### WORK REQUIRED
Retype the text of every item below line for line, with no changes, and leave the pictures out of your answer.

### INFORMATION PROVIDED
########
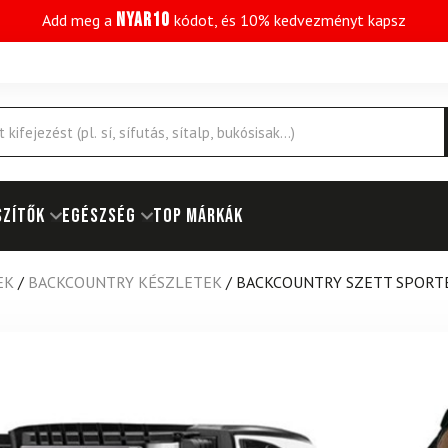
NYAR10
Add meg a
kódot, és 10% kedvezményt kapsz
SZÍTŐK
EGÉSZSÉG
Top márkák
EK
/
BACKCOUNTRY KÉSZLETEK
/
BACKCOUNTRY SZETT SPORTE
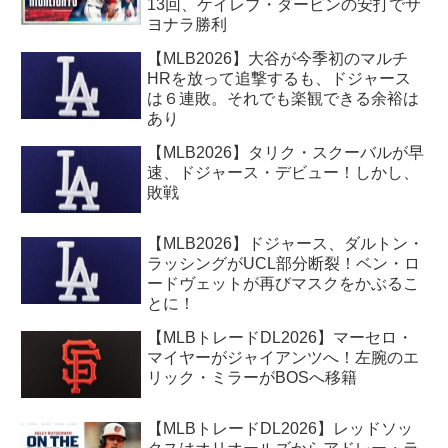
13回、ケイレブ・ダービンの安打でサ
ヨナラ勝利
【MLB2026】大谷が今季初のマルチ
HRを放って追撃するも、ドジャース
は６連敗。それでも楽観できる余裕は
あり
【MLB2026】タリク・スクーバルが早
速、ドジャース・デビュー！しかし、
敗戦
【MLB2026】ドジャース、ダルトン・
ラッシングがUCL部分断裂！ベン・ロ
ードヴェットが再びマスクをかぶるこ
とに！
【MLBトレードDL2026】マーセロ・
マイヤーがジャイアンツへ！左腕のエ
リック・ミラーがBOSへ移籍
【MLBトレードDL2026】レッドソッ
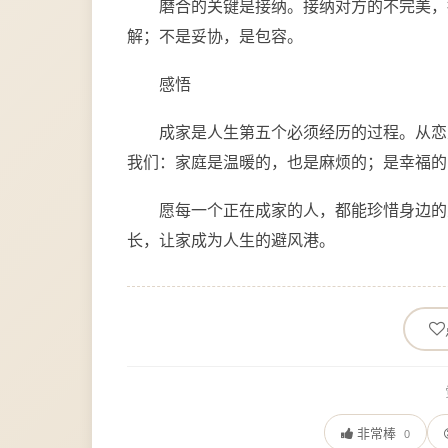
磨合的关键是接纳。接纳对方的不完美，
解；不是妥协，是包容。
感悟
成家是人生第五个必须经历的过程。从恋
我们：家庭是温暖的，也是麻烦的；是幸福的
愿每一个正在成家的人，都能珍惜身边的
长，让家成为人生的避风港。
非常棒
0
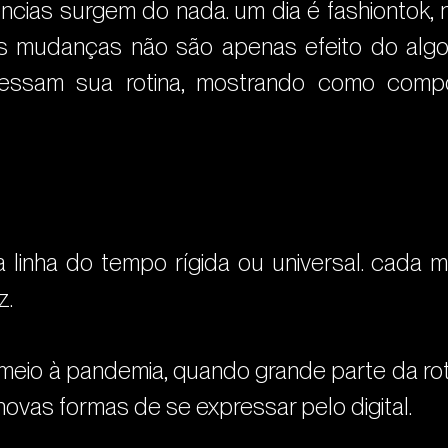
ncias surgem do nada. um dia é fashiontok, 
s mudanças não são apenas efeito do algor
essam sua rotina, mostrando como compo
 linha do tempo rígida ou universal. cada 
z.
meio à pandemia, quando grande parte da roti
 novas formas de se expressar pelo digital.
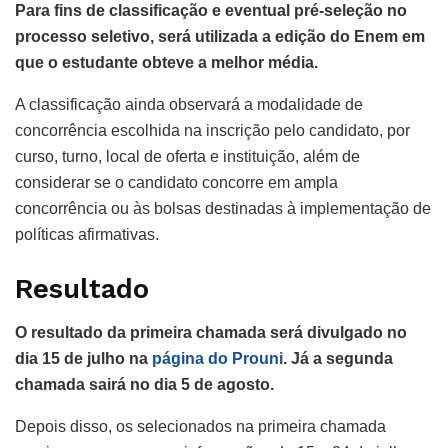
Para fins de classificação e eventual pré-seleção no
processo seletivo, será utilizada a edição do Enem em
que o estudante obteve a melhor média.
A classificação ainda observará a modalidade de
concorrência escolhida na inscrição pelo candidato, por
curso, turno, local de oferta e instituição, além de
considerar se o candidato concorre em ampla
concorrência ou às bolsas destinadas à implementação de
políticas afirmativas.
Resultado
O resultado da primeira chamada será divulgado no
dia 15 de julho na
página do Prouni
. Já a segunda
chamada sairá no dia 5 de agosto.
Depois disso, os selecionados na primeira chamada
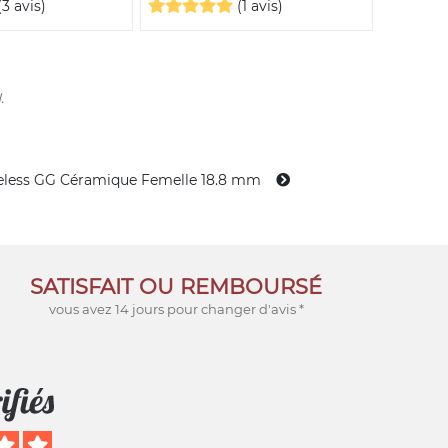
(3 avis)
(1 avis)
.
less GG Céramique Femelle 18.8 mm
SATISFAIT OU REMBOURSÉ
vous avez 14 jours pour changer d'avis *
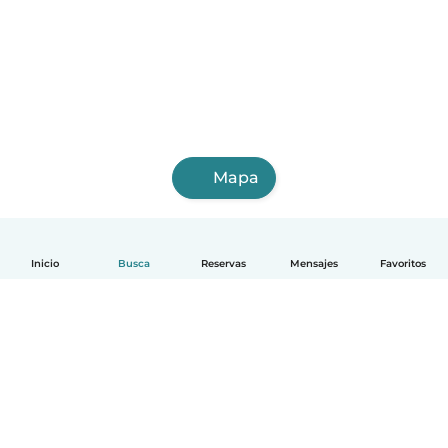
Mapa
Inicio
Busca
Reservas
Mensajes
Favoritos
Español
Cómo funciona
Ayuda
Términos y Privacidad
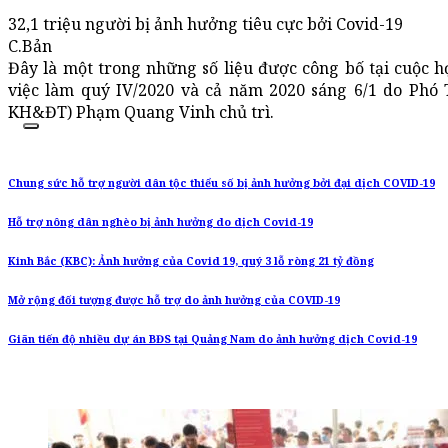
32,1 triệu người bị ảnh hưởng tiêu cực bởi Covid-19
C.Bản
Đây là một trong những số liệu được công bố tại cuộc họ
việc làm quý IV/2020 và cả năm 2020 sáng 6/1 do Phó
KH&ĐT) Phạm Quang Vinh chủ trì.
Chung sức hỗ trợ người dân tộc thiểu số bị ảnh hưởng bởi đại dịch COVID-19
Hỗ trợ nông dân nghèo bị ảnh hưởng do dịch Covid-19
Kinh Bắc (KBC): Ảnh hưởng của Covid 19, quý 3 lỗ ròng 21 tỷ đồng
Mở rộng đối tượng được hỗ trợ do ảnh hưởng của COVID-19
Giãn tiến độ nhiều dự án BĐS tại Quảng Nam do ảnh hưởng dịch Covid-19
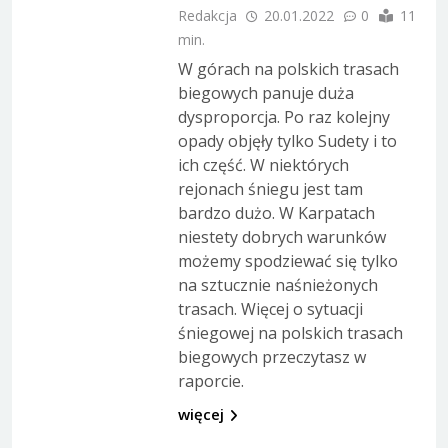
Redakcja
20.01.2022
0
11
min.
W górach na polskich trasach
biegowych panuje duża
dysproporcja. Po raz kolejny
opady objęły tylko Sudety i to
ich część. W niektórych
rejonach śniegu jest tam
bardzo dużo. W Karpatach
niestety dobrych warunków
możemy spodziewać się tylko
na sztucznie naśnieżonych
trasach. Więcej o sytuacji
śniegowej na polskich trasach
biegowych przeczytasz w
raporcie.
więcej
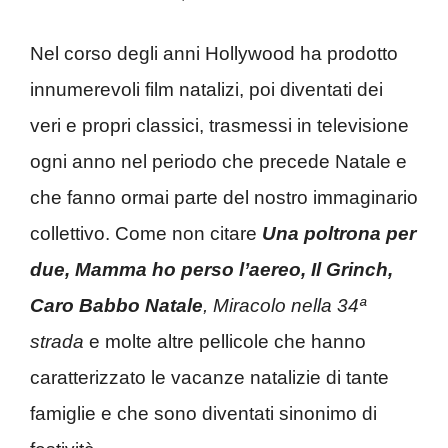
Nel corso degli anni Hollywood ha prodotto
innumerevoli film natalizi, poi diventati dei
veri e propri classici, trasmessi in televisione
ogni anno nel periodo che precede Natale e
che fanno ormai parte del nostro immaginario
collettivo. Come non citare
Una poltrona per
due, Mamma ho perso l’aereo, Il Grinch,
Caro Babbo Natale
,
Miracolo nella 34ª
strada
e molte altre pellicole che hanno
caratterizzato le vacanze natalizie di tante
famiglie e che sono diventati sinonimo di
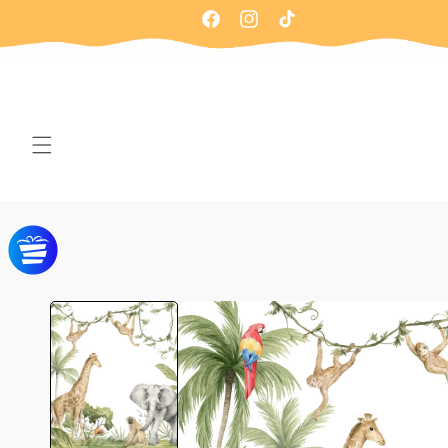
Ir
directamente
Facebook
Instagram
TikTok
al contenido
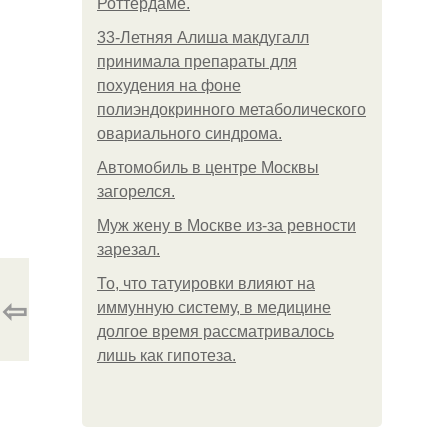
Роттердаме.
33-Летняя Алиша макдугалл
принимала препараты для
похудения на фоне
полиэндокринного метаболического
овариального синдрома.
Автомобиль в центре Москвы
загорелся.
Mуж жену в Москве из-за ревности
зарезал.
То, что татуировки влияют на
⇦
иммунную систему, в медицине
долгое время рассматривалось
лишь как гипотеза.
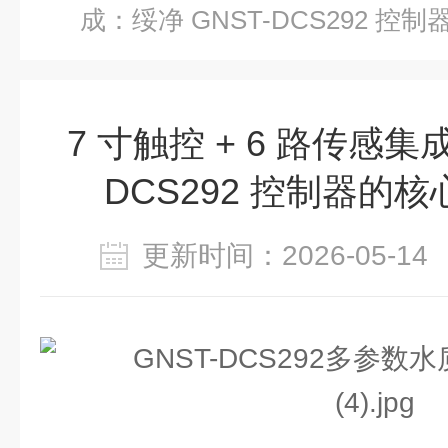
成：绥净 GNST-DCS292 
7 寸触控 + 6 路传感集
DCS292 控制器的
更新时间：2026-05-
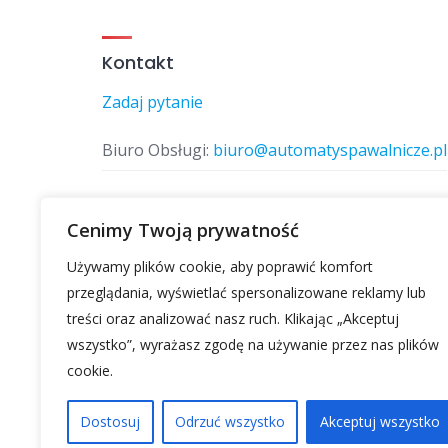
Kontakt
Zadaj pytanie
Biuro Obsługi:
biuro@automatyspawalnicze.pl
Telefon:
577 874 770
Cenimy Twoją prywatność
Używamy plików cookie, aby poprawić komfort
Znajdz nas
przeglądania, wyświetlać spersonalizowane reklamy lub
treści oraz analizować nasz ruch. Klikając „Akceptuj
wszystko”, wyrażasz zgodę na używanie przez nas plików
cookie.
Dostosuj
Odrzuć wszystko
Akceptuj wszystko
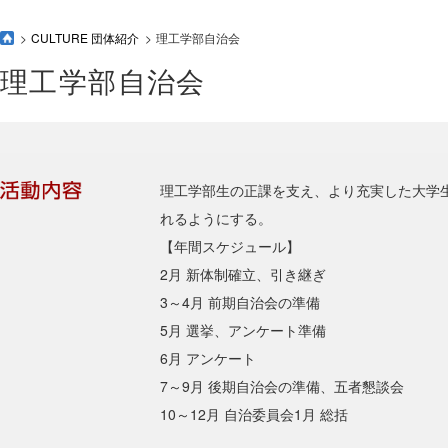
CULTURE 団体紹介
理工学部自治会
理工学部自治会
理工学部生の正課を支え、より充実した大学
れるようにする。
【年間スケジュール】
2月 新体制確立、引き継ぎ
3～4月 前期自治会の準備
5月 選挙、アンケート準備
6月 アンケート
7～9月 後期自治会の準備、五者懇談会
10～12月 自治委員会1月 総括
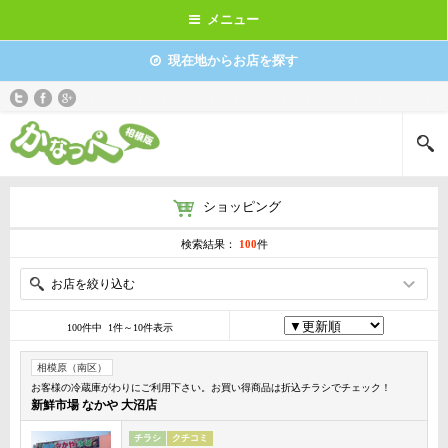
メニュー
現在地からお店を探す
ショッピング
検索結果：
100
件
お店を絞り込む
100件中 1件～10件表示
相模原（南区）
お客様の冷蔵庫がわりにご利用下さい。お買い得商品は折込チラシでチェック！
新鮮市場 なかや 大沼店
チラシ
クチコミ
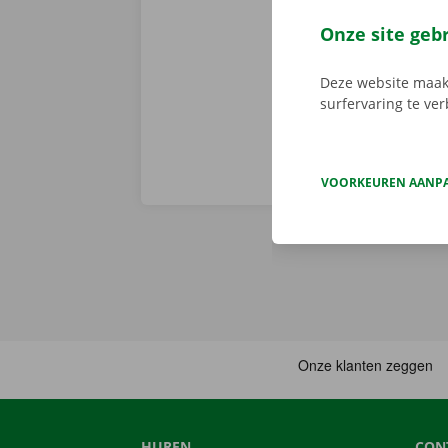
er niet op h
vertoont. In d
Onze site geb
Europa. Zo ve
Deze website maakt
surfervaring te ve
VOORKEUREN AANP
HUREN
CON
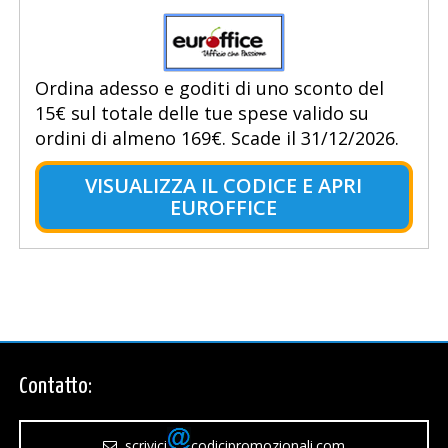
Ordina adesso e goditi di uno sconto del
15€ sul totale delle tue spese valido su
ordini di almeno 169€. Scade il 31/12/2026.
VISUALIZZA IL CODICE E APRI
EUROFFICE
Contatto:
scrivici
codicipromozionali.com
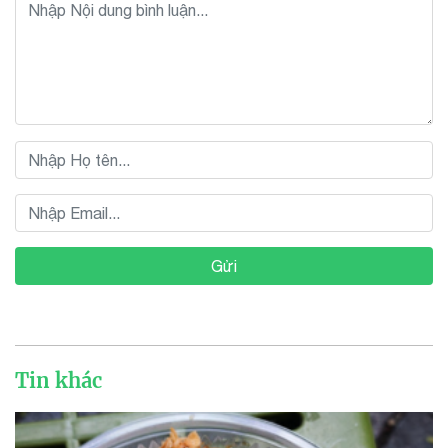
Gửi
Tin khác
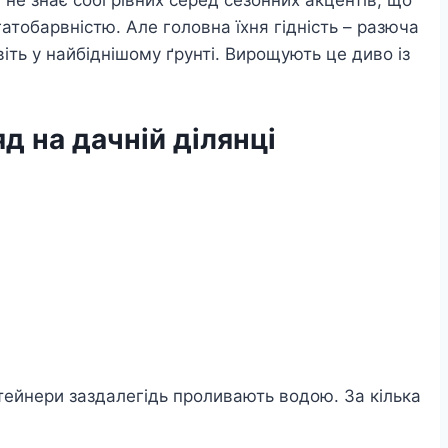
 не знає собі рівних серед сезонних акцентів, що
атобарвністю. Але головна їхня гідність – разюча
віть у найбіднішому ґрунті. Вирощують це диво із
д на дачній ділянці
тейнери заздалегідь проливають водою. За кілька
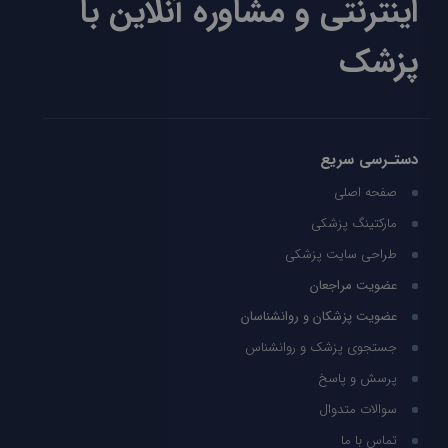
اینترنتی و مشاوره آنلاین با
پزشک
دستـرسی سریع
صفحه اصلی
مارکتینگ پزشکی
طراحی سایت پزشکی
عضویت مراجعان
عضویت پزشکان و روانشناسان
جستجوی پزشک و روانشناس
پرسش و پاسخ
سوالات متدوال
تماس با ما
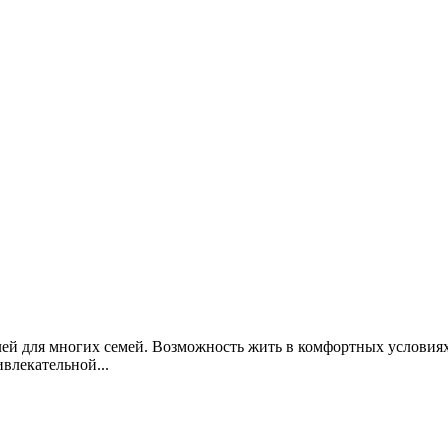
ей для многих семей. Возможность жить в комфортных условиях
влекательной...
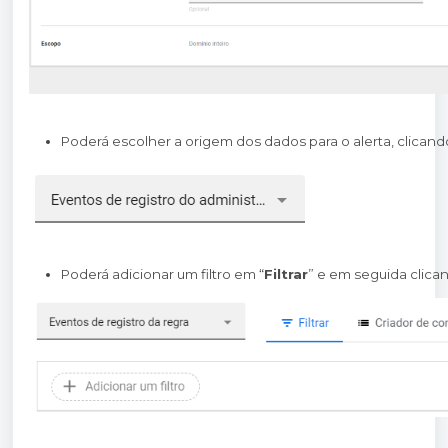
Poderá escolher a origem dos dados para o alerta, clicand
Poderá adicionar um filtro em “
Filtrar
” e em seguida clica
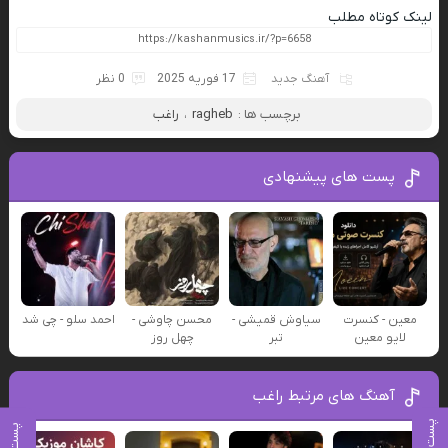
لینک کوتاه مطلب
آهنگ جدید
17 فوریه 2025
0 نظر
برچسب ها :
ragheb
،
راغب
پست های پیشنهادی
معین - کنسرت
سیاوش قمیشی -
محسن چاوشی -
احمد سلو - چی شد
لایو معین
تبر
چهل روز
آهنگ های مرتبط راغب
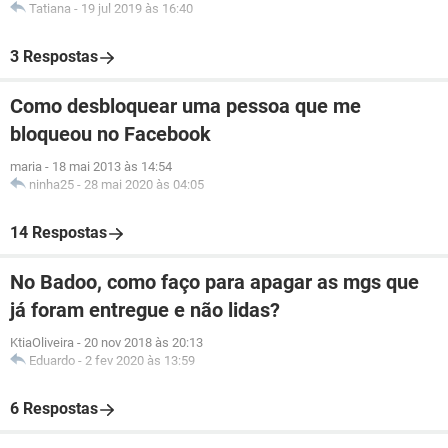
Tatiana
-
19 jul 2019 às 16:40
3 Respostas
Como desbloquear uma pessoa que me
bloqueou no Facebook
maria
-
18 mai 2013 às 14:54
ninha25
-
28 mai 2020 às 04:05
14 Respostas
No Badoo, como faço para apagar as mgs que
já foram entregue e não lidas?
KtiaOliveira
-
20 nov 2018 às 20:13
Eduardo
-
2 fev 2020 às 13:59
6 Respostas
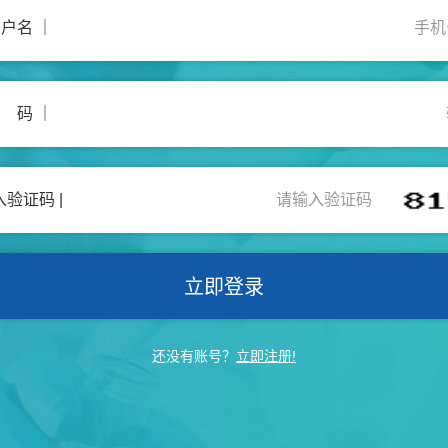
户名 ｜
 码 ｜
入验证码 |
立即登录
还没有账号？
立即注册!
########
### OUTPUT FOR THIS EXERCISE
NYAR10
Add meg a
kódot, és 10% kedvezményt kapsz
SZÍTŐK
EGÉSZSÉG
Top márkák
EK
/
BACKCOUNTRY KÉSZLETEK
/
BACKCOUNTRY SZETT SPORTE
13回、ケイレブ・ダービンの安打でサ
ヨナラ勝利
【MLB2026】大谷が今季初のマルチ
HRを放って追撃するも、ドジャース
は６連敗。それでも楽観できる余裕は
あり
【MLB2026】タリク・スクーバルが早
速、ドジャース・デビュー！しかし、
敗戦
【MLB2026】ドジャース、ダルトン・
ラッシングがUCL部分断裂！ベン・ロ
ードヴェットが再びマスクをかぶるこ
とに！
【MLBトレードDL2026】マーセロ・
マイヤーがジャイアンツへ！左腕のエ
リック・ミラーがBOSへ移籍
【MLBトレードDL2026】レッドソッ
磨合的关键是接纳。接纳对方的不完美，
解；不是妥协，是包容。
感悟
成家是人生第五个必须经历的过程。从恋
我们：家庭是温暖的，也是麻烦的；是幸福的
愿每一个正在成家的人，都能珍惜身边的
长，让家成为人生的避风港。
非常棒
0
ncias surgem do nada. um dia é fashiontok, 
s mudanças não são apenas efeito do algor
essam sua rotina, mostrando como compo
 linha do tempo rígida ou universal. cada 
z.
meio à pandemia, quando grande parte da roti
 novas formas de se expressar pelo digital.
Para fins de classificação e eventual pré-seleção no
processo seletivo, será utilizada a edição do Enem em
que o estudante obteve a melhor média.
A classificação ainda observará a modalidade de
concorrência escolhida na inscrição pelo candidato, por
curso, turno, local de oferta e instituição, além de
considerar se o candidato concorre em ampla
concorrência ou às bolsas destinadas à implementação de
políticas afirmativas.
Resultado
O resultado da primeira chamada será divulgado no
dia 15 de julho na
página do Prouni
. Já a segunda
chamada sairá no dia 5 de agosto.
Depois disso, os selecionados na primeira chamada
(3 avis)
(1 avis)
.
less GG Céramique Femelle 18.8 mm
SATISFAIT OU REMBOURSÉ
vous avez 14 jours pour changer d'avis *
Mapa
Inicio
Busca
Reservas
Mensajes
Favoritos
Español
Cómo funciona
Ayuda
Términos y Privacidad
32,1 triệu người bị ảnh hưởng tiêu cực bởi Covid-19
C.Bản
Đây là một trong những số liệu được công bố tại cuộc họ
việc làm quý IV/2020 và cả năm 2020 sáng 6/1 do Phó
KH&ĐT) Phạm Quang Vinh chủ trì.
Chung sức hỗ trợ người dân tộc thiểu số bị ảnh hưởng bởi đại dịch COVID-19
Hỗ trợ nông dân nghèo bị ảnh hưởng do dịch Covid-19
Kinh Bắc (KBC): Ảnh hưởng của Covid 19, quý 3 lỗ ròng 21 tỷ đồng
Mở rộng đối tượng được hỗ trợ do ảnh hưởng của COVID-19
Giãn tiến độ nhiều dự án BĐS tại Quảng Nam do ảnh hưởng dịch Covid-19
Redakcja
20.01.2022
0
11
min.
W górach na polskich trasach
biegowych panuje duża
dysproporcja. Po raz kolejny
opady objęły tylko Sudety i to
ich część. W niektórych
rejonach śniegu jest tam
bardzo dużo. W Karpatach
niestety dobrych warunków
możemy spodziewać się tylko
na sztucznie naśnieżonych
trasach. Więcej o sytuacji
śniegowej na polskich trasach
biegowych przeczytasz w
raporcie.
więcej
Nel corso degli anni Hollywood ha prodotto
innumerevoli film natalizi, poi diventati dei
veri e propri classici, trasmessi in televisione
ogni anno nel periodo che precede Natale e
che fanno ormai parte del nostro immaginario
collettivo. Come non citare
Una poltrona per
due, Mamma ho perso l’aereo, Il Grinch,
Caro Babbo Natale
,
Miracolo nella 34ª
strada
e molte altre pellicole che hanno
caratterizzato le vacanze natalizie di tante
famiglie e che sono diventati sinonimo di
Ir
directamente
Facebook
Instagram
TikTok
al contenido
Роттердаме.
33-Летняя Алиша макдугалл
принимала препараты для
похудения на фоне
полиэндокринного метаболического
овариального синдрома.
Автомобиль в центре Москвы
загорелся.
Mуж жену в Москве из-за ревности
зарезал.
То, что татуировки влияют на
⇦
иммунную систему, в медицине
долгое время рассматривалось
лишь как гипотеза.
成：绥净 GNST-DCS292 
7 寸触控 + 6 路传感集
DCS292 控制器的
更新时间：2026-05-
Kontakt
Zadaj pytanie
Biuro Obsługi:
biuro@automatyspawalnicze.pl
Telefon:
577 874 770
Cenimy Twoją prywatność
Używamy plików cookie, aby poprawić komfort
Znajdz nas
przeglądania, wyświetlać spersonalizowane reklamy lub
treści oraz analizować nasz ruch. Klikając „Akceptuj
wszystko”, wyrażasz zgodę na używanie przez nas plików
cookie.
Dostosuj
Odrzuć wszystko
Akceptuj wszystko
CULTURE 団体紹介
理工学部自治会
理工学部自治会
理工学部生の正課を支え、より充実した大学
れるようにする。
【年間スケジュール】
2月 新体制確立、引き継ぎ
3～4月 前期自治会の準備
5月 選挙、アンケート準備
6月 アンケート
7～9月 後期自治会の準備、五者懇談会
10～12月 自治委員会1月 総括
メニュー
現在地からお店を探す
ショッピング
検索結果：
100
件
お店を絞り込む
100件中 1件～10件表示
相模原（南区）
お客様の冷蔵庫がわりにご利用下さい。お買い得商品は折込チラシでチェック！
新鮮市場 なかや 大沼店
チラシ
クチコミ
er niet op h
vertoont. In d
Onze site geb
Europa. Zo ve
Deze website maakt
surfervaring te ve
VOORKEUREN AANP
HUREN
CON
Ordina adesso e goditi di uno sconto del
15€ sul totale delle tue spese valido su
ordini di almeno 169€. Scade il 31/12/2026.
VISUALIZZA IL CODICE E APRI
EUROFFICE
Contatto:
scrivici
codicipromozionali.com
Gửi
Tin khác
 не знає собі рівних серед сезонних акцентів, що
атобарвністю. Але головна їхня гідність – разюча
віть у найбіднішому ґрунті. Вирощують це диво із
д на дачній ділянці
тейнери заздалегідь проливають водою. За кілька
اینترنتی و مشاوره آنلاین با
پزشک
دستـرسی سریع
صفحه اصلی
مارکتینگ پزشکی
طراحی سایت پزشکی
عضویت مراجعان
عضویت پزشکان و روانشناسان
جستجوی پزشک و روانشناس
پرسش و پاسخ
سوالات متدوال
تماس با ما
ей для многих семей. Возможность жить в комфортных условиях
влекательной...
Poderá escolher a origem dos dados para o alerta, clicand
Poderá adicionar um filtro em “
Filtrar
” e em seguida clica
لینک کوتاه مطلب
آهنگ جدید
17 فوریه 2025
0 نظر
برچسب ها :
ragheb
،
راغب
پست های پیشنهادی
معین - کنسرت
سیاوش قمیشی -
محسن چاوشی -
احمد سلو - چی شد
لایو معین
تبر
چهل روز
آهنگ های مرتبط راغب
Tatiana
-
19 jul 2019 às 16:40
3 Respostas
Como desbloquear uma pessoa que me
bloqueou no Facebook
maria
-
18 mai 2013 às 14:54
ninha25
-
28 mai 2020 às 04:05
14 Respostas
No Badoo, como faço para apagar as mgs que
já foram entregue e não lidas?
KtiaOliveira
-
20 nov 2018 às 20:13
Eduardo
-
2 fev 2020 às 13:59
6 Respostas
户名 ｜
 码 ｜
入验证码 |
立即登录
还没有账号？
立即注册!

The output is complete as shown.